Cole later states that the term “at home” describes both a location and a state of being. You can stay at home or feel at home, and often those two notions coincide. But what about when they don’t? When home as a location and state of being begin to diverge, I think the culprit is temporal rather than topographical. One may feel aversion towards their topographical (i.e. literal) home because for the last, say, five years it has been an imposter, geographically one’s home but emotionally devoid of what home means to them. Perhaps this is where Petrarch’s fernweh-induced mania comes from; an itching, feverish desire not to flee from home, but to flee from what is no longer home in order to preserve what remains of one’s memories of home.
This is why travellers generally resolve themselves to leave a place before it begins to feel stale, before it has become temporally displaced. In my home state of California, I left too late—I went to university in a nearby city. By the time I was 21, home was no longer my childhood, but something I associated with my undergraduate years. Positive years, to be sure, but devoid of the emotional charge that childhood has, that heimat has. When I came back to California for six months to do a fellowship after having lived in Edinburgh and New York, I felt this sort of temporal disconnect even more. When I think of home, it’s hard for me to not think of those six months rather than my childhood years: my childhood is continually being painted over and replaced with somewhere (or rather, somewhen a point in time) that has little of the emotional resonance that my formative years had.
In every place I’ve lived, I’ve made an effort to return there at least once and see my flat/apartment/house. What was a place of personal significance is now just a place, a physical dwelling next to the other physical dwellings that surround it. Perhaps the door has finally been replaced; perhaps the grass has been replaced with a particularly lifelike kind of AstroTurf. In any case, the building in question is both the site of important memories and emphatically no longer a memory-making site. It is utterly familiar but clearly different, and as a result, capable of provoking the same kind of revulsion that the uncanny valley provokes in us upon seeing something lifelike but clearly inhuman. As robots can be humanoid but never human, home half a lifetime after the fact can only be a dwelling and not evocative of heimat.

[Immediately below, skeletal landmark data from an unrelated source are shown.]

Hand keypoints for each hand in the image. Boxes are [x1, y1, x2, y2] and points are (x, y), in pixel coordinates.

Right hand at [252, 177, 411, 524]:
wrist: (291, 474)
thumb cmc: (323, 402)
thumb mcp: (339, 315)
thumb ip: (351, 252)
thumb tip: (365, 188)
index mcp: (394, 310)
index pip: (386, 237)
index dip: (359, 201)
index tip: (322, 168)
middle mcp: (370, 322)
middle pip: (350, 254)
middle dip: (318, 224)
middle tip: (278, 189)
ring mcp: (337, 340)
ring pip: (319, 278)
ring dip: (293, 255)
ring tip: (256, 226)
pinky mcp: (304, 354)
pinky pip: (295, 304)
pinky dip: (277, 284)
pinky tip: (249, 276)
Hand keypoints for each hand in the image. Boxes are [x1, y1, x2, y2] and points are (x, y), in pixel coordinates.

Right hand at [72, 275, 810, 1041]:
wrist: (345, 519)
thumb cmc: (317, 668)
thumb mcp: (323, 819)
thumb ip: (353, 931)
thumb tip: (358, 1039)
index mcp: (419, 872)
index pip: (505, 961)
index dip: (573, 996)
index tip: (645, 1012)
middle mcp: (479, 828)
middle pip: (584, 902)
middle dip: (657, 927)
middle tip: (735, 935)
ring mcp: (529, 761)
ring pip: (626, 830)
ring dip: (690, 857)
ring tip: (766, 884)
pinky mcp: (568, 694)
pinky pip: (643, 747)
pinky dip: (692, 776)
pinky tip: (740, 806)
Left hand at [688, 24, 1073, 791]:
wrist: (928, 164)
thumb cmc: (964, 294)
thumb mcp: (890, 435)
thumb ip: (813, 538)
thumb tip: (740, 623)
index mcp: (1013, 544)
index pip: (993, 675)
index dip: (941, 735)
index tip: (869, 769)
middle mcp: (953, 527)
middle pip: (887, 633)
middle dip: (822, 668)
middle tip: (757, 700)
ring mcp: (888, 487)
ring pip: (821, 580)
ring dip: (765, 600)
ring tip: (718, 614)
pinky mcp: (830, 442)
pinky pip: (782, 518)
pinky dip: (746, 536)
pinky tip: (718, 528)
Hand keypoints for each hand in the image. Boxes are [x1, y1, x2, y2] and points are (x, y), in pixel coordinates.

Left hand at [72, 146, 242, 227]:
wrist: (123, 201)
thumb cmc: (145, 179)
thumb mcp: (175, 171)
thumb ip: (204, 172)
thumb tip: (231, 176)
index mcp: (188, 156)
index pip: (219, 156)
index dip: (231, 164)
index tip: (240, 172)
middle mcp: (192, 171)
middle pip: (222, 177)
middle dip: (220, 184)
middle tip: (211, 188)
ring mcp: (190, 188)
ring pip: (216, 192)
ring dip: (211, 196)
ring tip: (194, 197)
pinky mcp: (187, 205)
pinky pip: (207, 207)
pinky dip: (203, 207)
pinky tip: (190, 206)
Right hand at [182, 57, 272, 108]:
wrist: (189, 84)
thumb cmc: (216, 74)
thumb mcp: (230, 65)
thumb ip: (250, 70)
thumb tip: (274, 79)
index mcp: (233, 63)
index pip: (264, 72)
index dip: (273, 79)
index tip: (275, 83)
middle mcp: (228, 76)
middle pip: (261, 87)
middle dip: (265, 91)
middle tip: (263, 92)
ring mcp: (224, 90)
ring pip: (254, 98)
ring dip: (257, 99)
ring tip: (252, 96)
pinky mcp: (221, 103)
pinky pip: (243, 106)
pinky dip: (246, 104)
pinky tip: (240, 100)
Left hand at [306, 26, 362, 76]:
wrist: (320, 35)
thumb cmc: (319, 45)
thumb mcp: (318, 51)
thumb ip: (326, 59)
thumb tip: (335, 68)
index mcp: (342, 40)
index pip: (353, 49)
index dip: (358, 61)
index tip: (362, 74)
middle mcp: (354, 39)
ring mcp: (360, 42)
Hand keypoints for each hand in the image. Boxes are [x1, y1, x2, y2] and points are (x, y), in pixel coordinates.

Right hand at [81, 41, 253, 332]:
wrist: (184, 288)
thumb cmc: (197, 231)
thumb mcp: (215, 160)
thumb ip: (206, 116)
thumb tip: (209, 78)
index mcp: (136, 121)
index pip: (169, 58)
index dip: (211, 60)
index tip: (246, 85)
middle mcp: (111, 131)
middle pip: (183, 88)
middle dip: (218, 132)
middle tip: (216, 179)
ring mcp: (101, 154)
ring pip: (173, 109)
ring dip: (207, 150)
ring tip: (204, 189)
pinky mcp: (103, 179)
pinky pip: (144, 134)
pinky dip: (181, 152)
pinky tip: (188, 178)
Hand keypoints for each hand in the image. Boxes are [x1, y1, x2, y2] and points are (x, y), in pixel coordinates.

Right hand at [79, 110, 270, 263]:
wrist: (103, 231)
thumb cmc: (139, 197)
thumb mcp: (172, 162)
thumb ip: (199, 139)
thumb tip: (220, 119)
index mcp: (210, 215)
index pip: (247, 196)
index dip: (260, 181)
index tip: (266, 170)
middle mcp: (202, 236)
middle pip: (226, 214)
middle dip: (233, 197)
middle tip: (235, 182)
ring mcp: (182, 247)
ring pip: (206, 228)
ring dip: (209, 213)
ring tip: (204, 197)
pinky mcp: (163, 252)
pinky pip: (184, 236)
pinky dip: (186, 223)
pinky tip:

To those who have been displaced against their will, who are involuntary migrants or economic migrants or no longer have a home to go back to, homesickness is more real and more acute than any abstracted sort of fernweh can be. To those who have chosen to travel, however, who, in the words of Bruce Chatwin, have the luxury of wandering with a base, there is always a sense of rapture about being away from home. At the end of Cole’s piece, he writes about himself in the third person: “This is a man in a room […], far away from home, not completely happy, but happier perhaps than he would be elsewhere.” The elsewhere that Cole refers to, I think, is home. This is the consequence of fernweh, the extension of a particular type of feeling that only arises in a state of absence.